A realização de operação de M&A com uma empresa com um baixo nível de maturidade em relação à LGPD levantará sinais vermelhos quanto à operação, trazendo a necessidade de que os riscos sejam avaliados e alocados corretamente.

Valuation

Valuation é a avaliação da empresa, ou seja, o processo de estimar o valor ou precificar uma empresa, onde se leva em consideração o valor de ativo e alguns outros aspectos, como por exemplo, as expectativas de aumento nos recebimentos futuros e as incertezas e riscos do negócio.

Logo, as questões inerentes à proteção de dados pessoais devem entrar na avaliação de precificação, tendo em vista que a conformidade com a LGPD possui um custo de adequação elevado, em razão das necessidades de alteração de procedimentos, adequação de documentos, estruturação de uma governança, aplicação de medidas administrativas, avaliação e implementação de medidas técnicas e de segurança da informação.

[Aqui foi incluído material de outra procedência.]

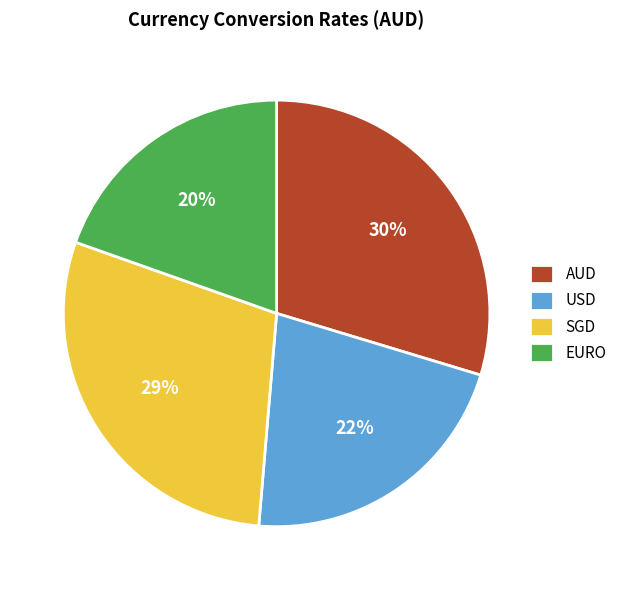

Is there any slice that represents more than half of the pie?

No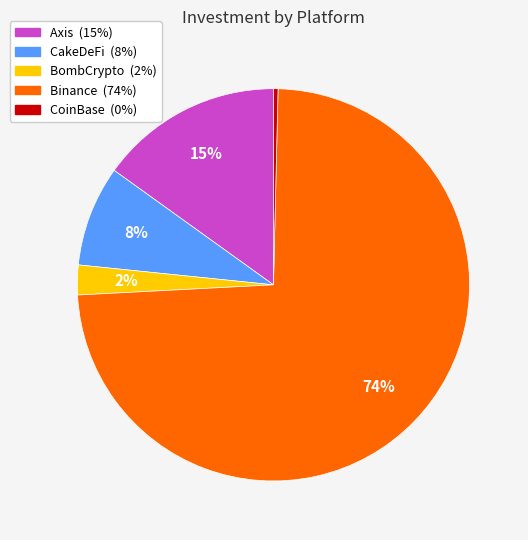

Which has a higher value, Axis or CakeDeFi?

Axis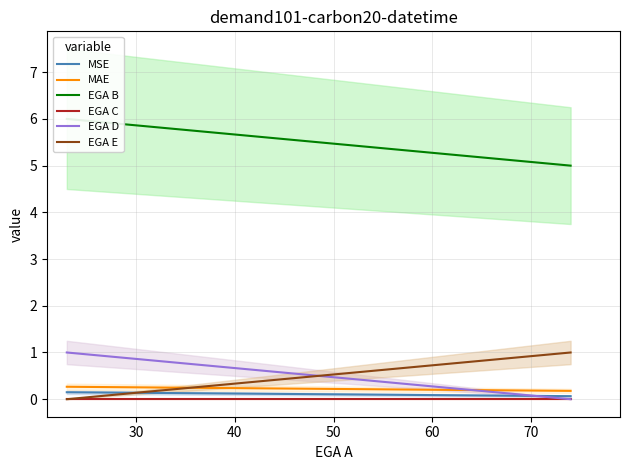

What is the maximum value shown in the chart?

6.0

A estimativa do valor da empresa-alvo deve levar em conta ainda o cenário de incertezas quanto à jurisprudência brasileira e tendências à aplicação de multas, pois uma empresa em desconformidade com a lei pode trazer um grande risco de reclamação pelos titulares de dados, fiscalização por autoridades competentes e penalizações administrativas ou judiciais, o que deve ser avaliado pela potencial adquirente.

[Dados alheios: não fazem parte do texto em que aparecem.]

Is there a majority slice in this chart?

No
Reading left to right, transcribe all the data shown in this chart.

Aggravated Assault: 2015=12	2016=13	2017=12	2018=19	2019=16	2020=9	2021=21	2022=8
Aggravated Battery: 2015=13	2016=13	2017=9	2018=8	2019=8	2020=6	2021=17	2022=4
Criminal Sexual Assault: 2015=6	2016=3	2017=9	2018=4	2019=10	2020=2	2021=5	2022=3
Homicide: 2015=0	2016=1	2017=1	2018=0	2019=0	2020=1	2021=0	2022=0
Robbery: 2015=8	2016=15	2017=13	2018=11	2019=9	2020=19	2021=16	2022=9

Além disso, deve-se verificar se a empresa-alvo possui algum histórico de incidentes de segurança da informação, tendo em vista que a empresa adquirente pode vir a ser responsabilizada no futuro por impactos causados por ele. Foi o que aconteceu, por exemplo, com a rede de hotéis Marriott que foi responsabilizada por incidentes ocorridos antes da aquisição de outra empresa, tendo a decisão da autoridade justificado que não teria sido realizada uma análise suficiente a identificar o incidente e adotar medidas para mitigá-lo. 

Decisões Estratégicas

Diante das citadas avaliações, torna-se necessário tomar uma série de decisões sobre a viabilidade da transação pretendida. Assim, a empresa adquirente deve levar em conta o esforço e custo de implementação em empresas com baixa maturidade, os riscos existentes quanto às penalizações e a viabilidade da continuidade do negócio diante das hipóteses autorizativas previstas nos artigos 7º e 11 da LGPD e os tratamentos realizados.

As decisões precisam ser estratégicas e voltadas para uma correta alocação de riscos, inclusive dentro do contrato da operação, e estimativa de valores que levem em conta esses fatores.

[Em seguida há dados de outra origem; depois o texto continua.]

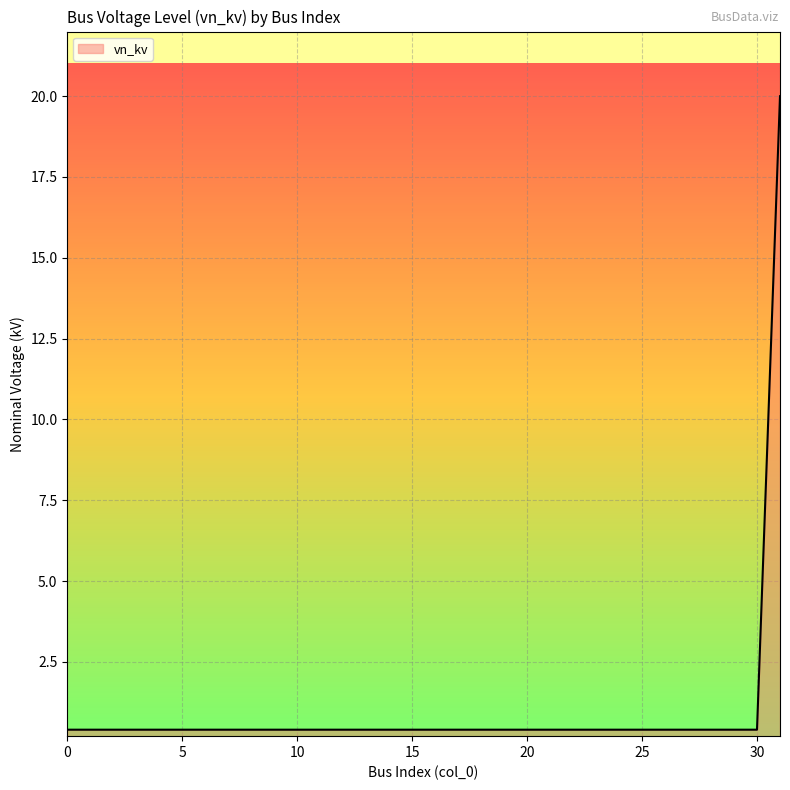

What is the average value?

1.0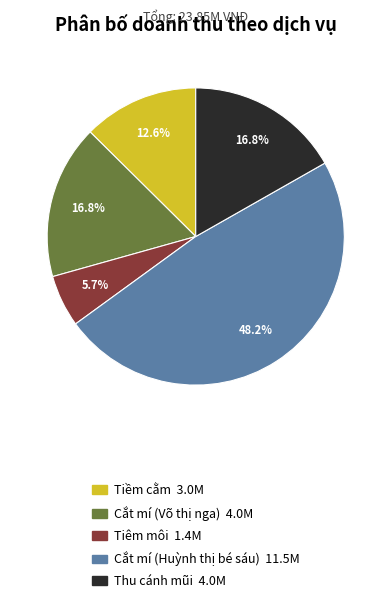

Is Cắt mí (Võ thị nga) the majority of the pie?

No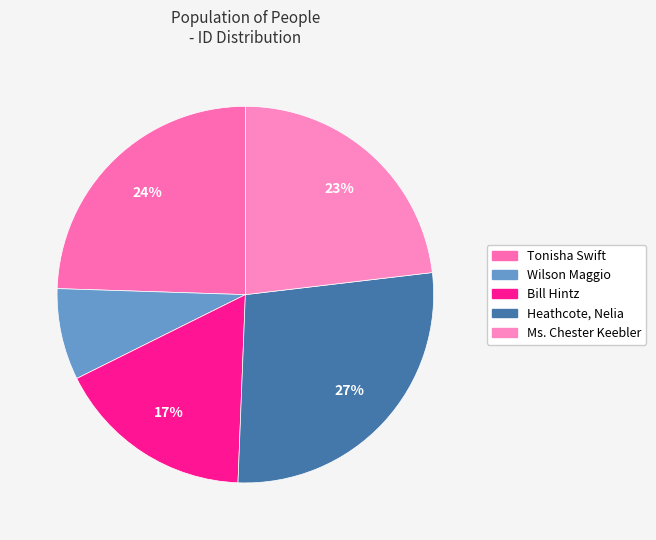

Which category has the smallest portion of the pie?

Wilson Maggio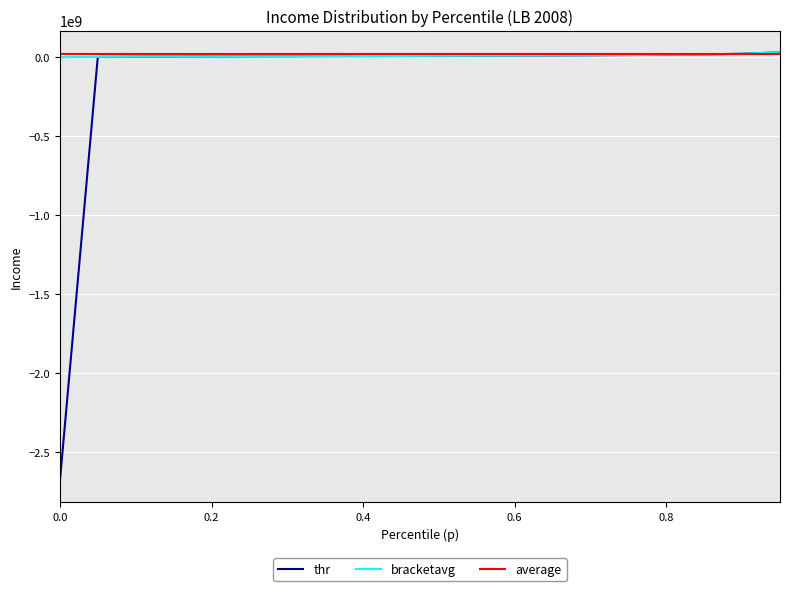

Which series has the widest spread of values?

thr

Dessa forma, fica claro que as operações de M&A agora trazem aspectos ainda mais complexos a serem avaliados, que vão além de um simples checklist de conformidade. Por isso, é importante contar com profissionais que sejam especializados em proteção de dados pessoais, para que sejam analisados aspectos além do direito societário, mas que impactarão fortemente a transação pretendida.